The stochastic terms \({{\boldsymbol{\xi}} }_{{{{\rm{i}}}}}^{{\prime} }({t}^{{\prime} })\) and \({\eta }_{{{{\rm{i}}}}}^{{\prime} }({t}^{{\prime} })\) are uncorrelated Gaussian white noises with zero mean and correlations given by \(\langle {{\boldsymbol{\xi}} }_{{{{\rm{i}}}}\alpha }^{{\prime} }({t}^{{\prime} }){{\boldsymbol{\xi}} }_{{{{\rm{j}}}}\beta }^{{\prime} }({s}^{{\prime} })\rangle ={\delta }_{{{{\rm{ij}}}}}{\delta }_{\alpha \beta }\delta ({t}^{{\prime} }-{s}^{{\prime} })\) (where \(\alpha ,\beta \in \left\{{x}^{{\prime} },{y}^{{\prime} }\right\}\)) and \(\langle {\eta }_{{{{\rm{i}}}}}^{{\prime} }({t}^{{\prime} }){\eta }_{{{{\rm{j}}}}}^{{\prime} }({s}^{{\prime} })\rangle ={\delta }_{{{{\rm{ij}}}}}\delta ({t}^{{\prime} }-{s}^{{\prime} })\). The non-dimensional model in the main text is recovered by choosing the characteristic length and time scales as ru = σ and tu = σ2/Dt, respectively, and setting Dr = 3Dt/σ2.
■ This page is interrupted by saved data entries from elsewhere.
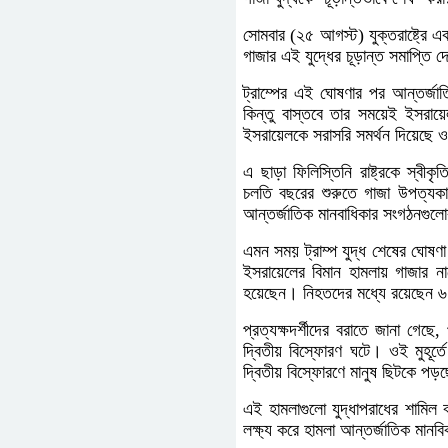
সোমবার (২৫ আগস্ট) যুক্তরাষ্ট্রে 
গাজার এই যুদ্ধের চূড়ান্ত সমাপ্তি 
ট্রাম্পের এই ঘোষণার পর আন্তর্জা
কিন্তু বাস্তবে তার সময়েই ইসরায়
ইসরায়েলকে সরাসরি সমর্থন দিয়েছে 
এ ছাড়া ফিলিস্তিনি রাষ্ট্রকে স্বী
চলতি বছরের শুরুতে গাজা উপত্যকা
আন্তর্জাতিক মানবাধিকার সংগঠনগুল
এমন সময় ট্রাম্প যুদ্ধ শেষের ঘোষণ
ইসরায়েলের বিমান হামলায় গাজার 
হয়েছেন। নিহতদের মধ্যে রয়েছেন ৬ জ
প্রত্যক্ষদর্শীদের বরাতে জানা গেছে
দ্বিতীয় বিস্ফোরণ ঘটে। ওই মুহূর্
দ্বিতীয় বিস্ফোরণে মানুষ ছিটকে প
এই হামলাগুলো যুদ্ধাপরাধের শামিল 
লক্ষ্য করে হামলা আন্তর্জাতিক মান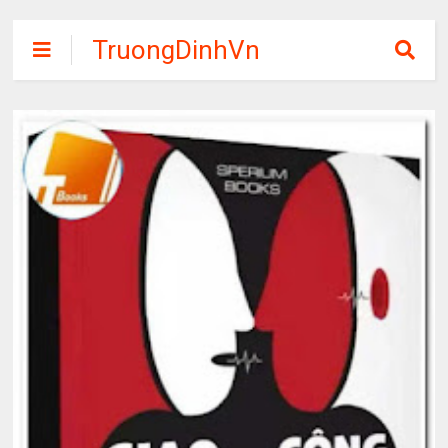
TruongDinhVn
Chia sẽ ebook,
các khóa học,
phần mềm học
tập miễn phí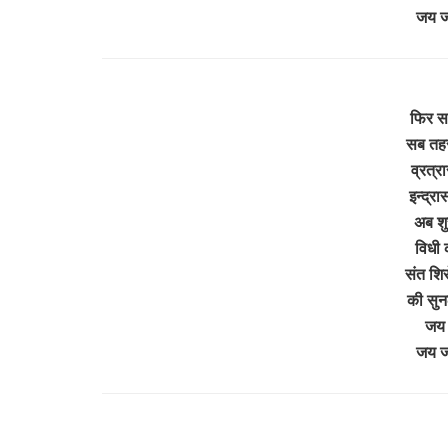
जय 
फिर स
सब तहस
व्रत्र
इन्द्र
अब शुर
विधी 
संत शि
की सुन
जय 
जय 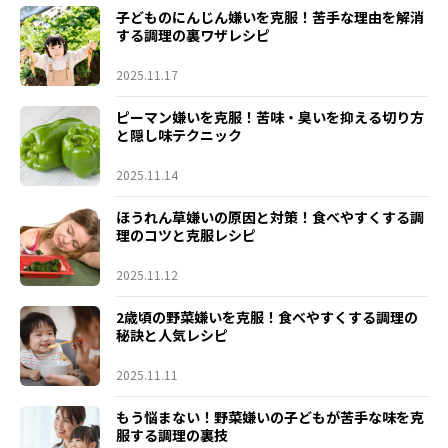
子どものにんじん嫌いを克服！苦手な理由を解消
する調理の裏ワザレシピ
2025.11.17
ピーマン嫌いを克服！苦味・臭いを抑える切り方
と隠し味テクニック
2025.11.14
ほうれん草嫌いの原因と対策！食べやすくする調
理のコツと克服レシピ
2025.11.12
2歳頃の野菜嫌いを克服！食べやすくする調理の
秘訣と人気レシピ
2025.11.11
もう悩まない！野菜嫌いの子どもが苦手な味を克
服する調理の裏技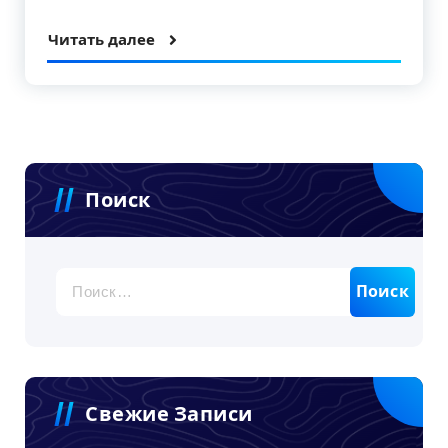
Читать далее
Поиск
Найти:
Свежие Записи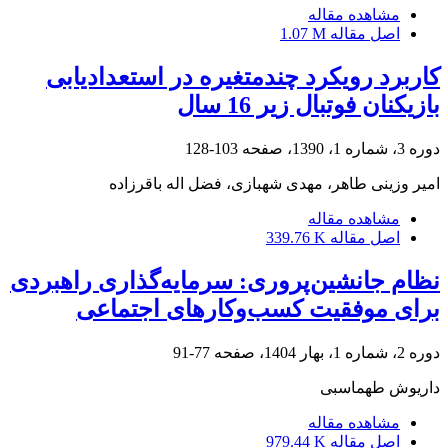
مشاهده مقاله
اصل مقاله
1.07 M
کاربرد رویکرد چندمتغیره در استعدادیابی
بازیکنان فوتبال زیر 16 سال
دوره 3، شماره 1، 1390، صفحه
103-128
امیر وزینی طاهر، مهدی شهبازی، فضل اله باقرزاده
مشاهده مقاله
اصل مقاله
339.76 K
نظام جانشین‌پروری: سرمایه‌گذاری راهبردی
برای موفقیت کسب‌وکارهای اجتماعی
دوره 2، شماره 1، بهار 1404، صفحه
77-91
داریوش طهماسبی
مشاهده مقاله
اصل مقاله
979.44 K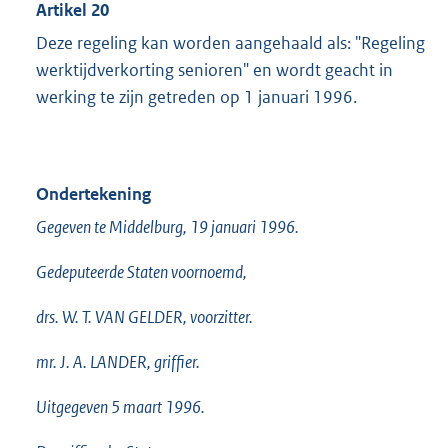
Artikel 20
Deze regeling kan worden aangehaald als: "Regeling
werktijdverkorting senioren" en wordt geacht in
werking te zijn getreden op 1 januari 1996.
Ondertekening
Gegeven te Middelburg, 19 januari 1996.
Gedeputeerde Staten voornoemd,
drs. W. T. VAN GELDER, voorzitter.
mr. J. A. LANDER, griffier.
Uitgegeven 5 maart 1996.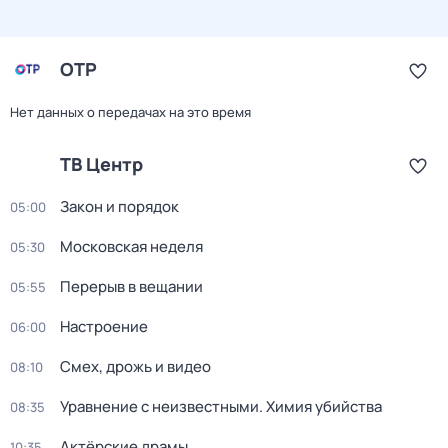
ОТР
Нет данных о передачах на это время
ТВ Центр
Закон и порядок
05:00
Московская неделя
05:30
Перерыв в вещании
05:55
Настроение
06:00
Смех, дрожь и видео
08:10
Уравнение с неизвестными. Химия убийства
08:35
Актёрские драмы
10:35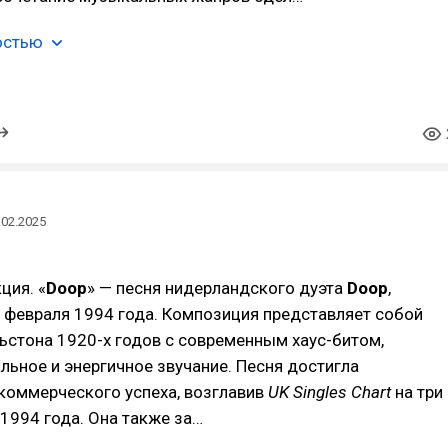
остью
.02.2025
ция. «
Doop
» — песня нидерландского дуэта
Doop
,
 февраля 1994 года. Композиция представляет собой
ьстона 1920-х годов с современным хаус-битом,
льное и энергичное звучание. Песня достигла
коммерческого успеха, возглавив
UK Singles Chart
на три
 1994 года. Она также за…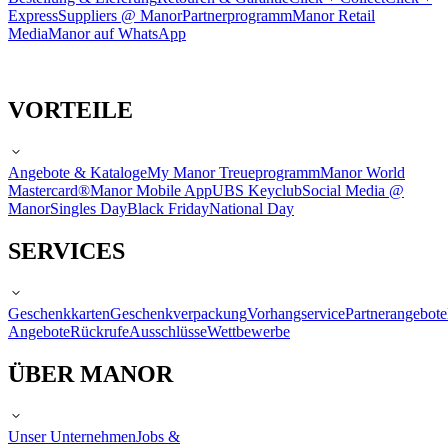
Express
Suppliers @ Manor
Partnerprogramm
Manor Retail
Media
Manor auf WhatsApp
VORTEILE
Angebote & Kataloge
My Manor Treueprogramm
Manor World
Mastercard®
Manor Mobile App
UBS Keyclub
Social Media @
Manor
Singles Day
Black Friday
National Day
SERVICES
Geschenkkarten
Geschenkverpackung
Vorhangservice
Partnerangebote
Angebote
Rückrufe
Ausschlüsse
Wettbewerbe
ÜBER MANOR
Unser Unternehmen
Jobs &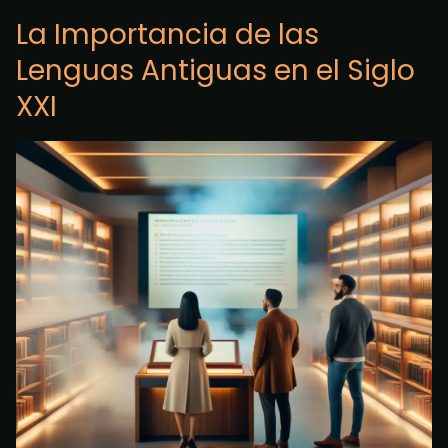
La Importancia de las
Lenguas Antiguas en el Siglo
XXI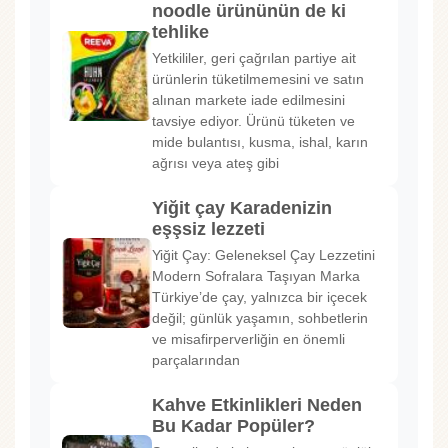
noodle ürününün de ki
tehlike
Yetkililer, geri çağrılan partiye ait
ürünlerin tüketilmemesini ve satın
alınan markete iade edilmesini
tavsiye ediyor. Ürünü tüketen ve
mide bulantısı, kusma, ishal, karın
ağrısı veya ateş gibi
Yiğit çay Karadenizin
eşşsiz lezzeti
Yiğit Çay: Geleneksel Çay Lezzetini
Modern Sofralara Taşıyan Marka
Türkiye’de çay, yalnızca bir içecek
değil; günlük yaşamın, sohbetlerin
ve misafirperverliğin en önemli
parçalarından
Kahve Etkinlikleri Neden
Bu Kadar Popüler?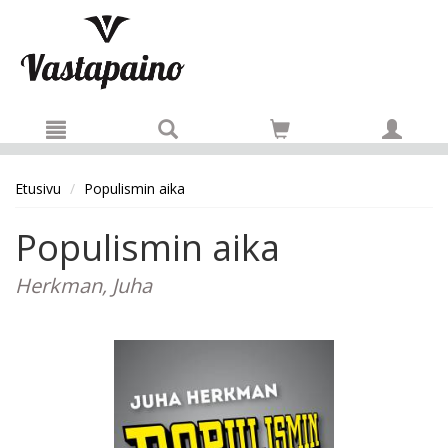
Hyppää pääsisältöön
Etusivu
Populismin aika
Populismin aika
Herkman, Juha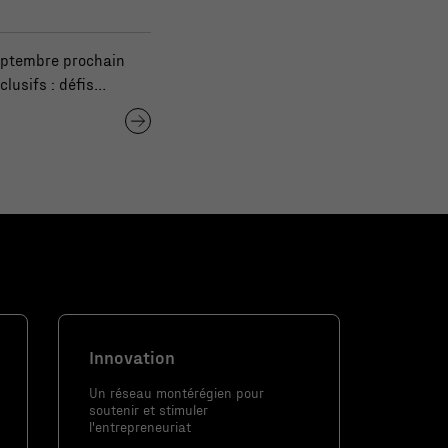
septembre prochain
lusifs : défis
Innovation
Un réseau montérégien pour
soutenir et stimuler
l'entrepreneuriat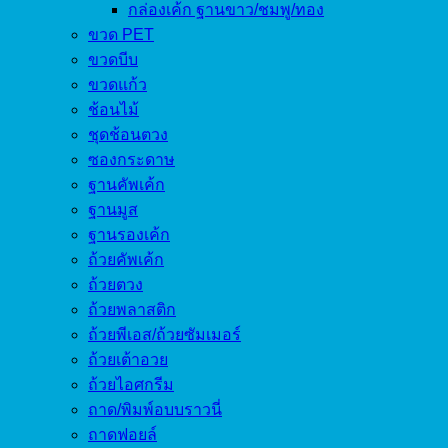
กล่องเค้ก ฐานขาว/ชมพู/ทอง
ขวด PET
ขวดบีบ
ขวดแก้ว
ช้อนไม้
ชุดช้อนตวง
ซองกระดาษ
ฐานคัพเค้ก
ฐานมูส
ฐานรองเค้ก
ถ้วยคัพเค้ก
ถ้วยตวง
ถ้วยพลาสติก
ถ้วยพีเอส/ถ้วยซัมเมอร์
ถ้วยเต้าอวย
ถ้วยไอศกรีม
ถาด/พิมพ์อบบราวนี่
ถาดฟอยล์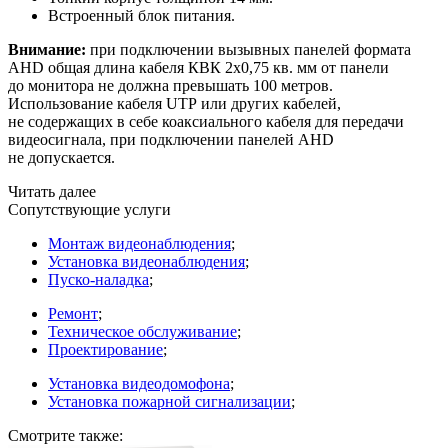
Встроенный блок питания.
Внимание:
при подключении вызывных панелей формата
AHD общая длина кабеля КВК 2х0,75 кв. мм от панели
до монитора не должна превышать 100 метров.
Использование кабеля UTP или других кабелей,
не содержащих в себе коаксиального кабеля для передачи
видеосигнала, при подключении панелей AHD
не допускается.
Читать далее
Сопутствующие услуги
Монтаж видеонаблюдения
;
Установка видеонаблюдения
;
Пуско-наладка
;
Ремонт
;
Техническое обслуживание
;
Проектирование
;
Установка видеодомофона
;
Установка пожарной сигнализации
;
Смотрите также: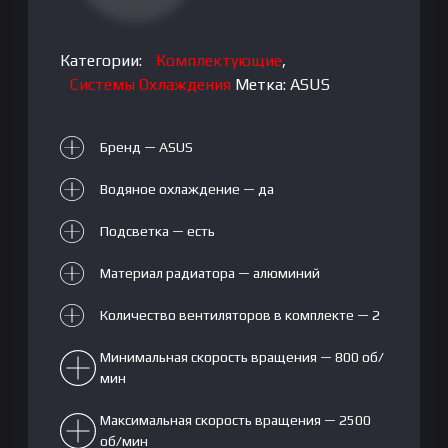
Категории:
Комплектующие
,
Системы Охлаждения
Метка:
ASUS
Бренд — ASUS
Водяное охлаждение — да
Подсветка — есть
Материал радиатора — алюминий
Количество вентиляторов в комплекте — 2
Минимальная скорость вращения — 800 об/
мин
Максимальная скорость вращения — 2500
об/мин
The Eqs. (1) and (2) are numerically integrated using a forward Euler-Maruyama scheme with the LAMMPS open source package50,51 for about 1.25 × 104 particles using a timestep dt = 10−6 for a total time of ttot = 2 × 103 in a square domain of size Ld × Ld with periodic boundary conditions and Ld = 125rc.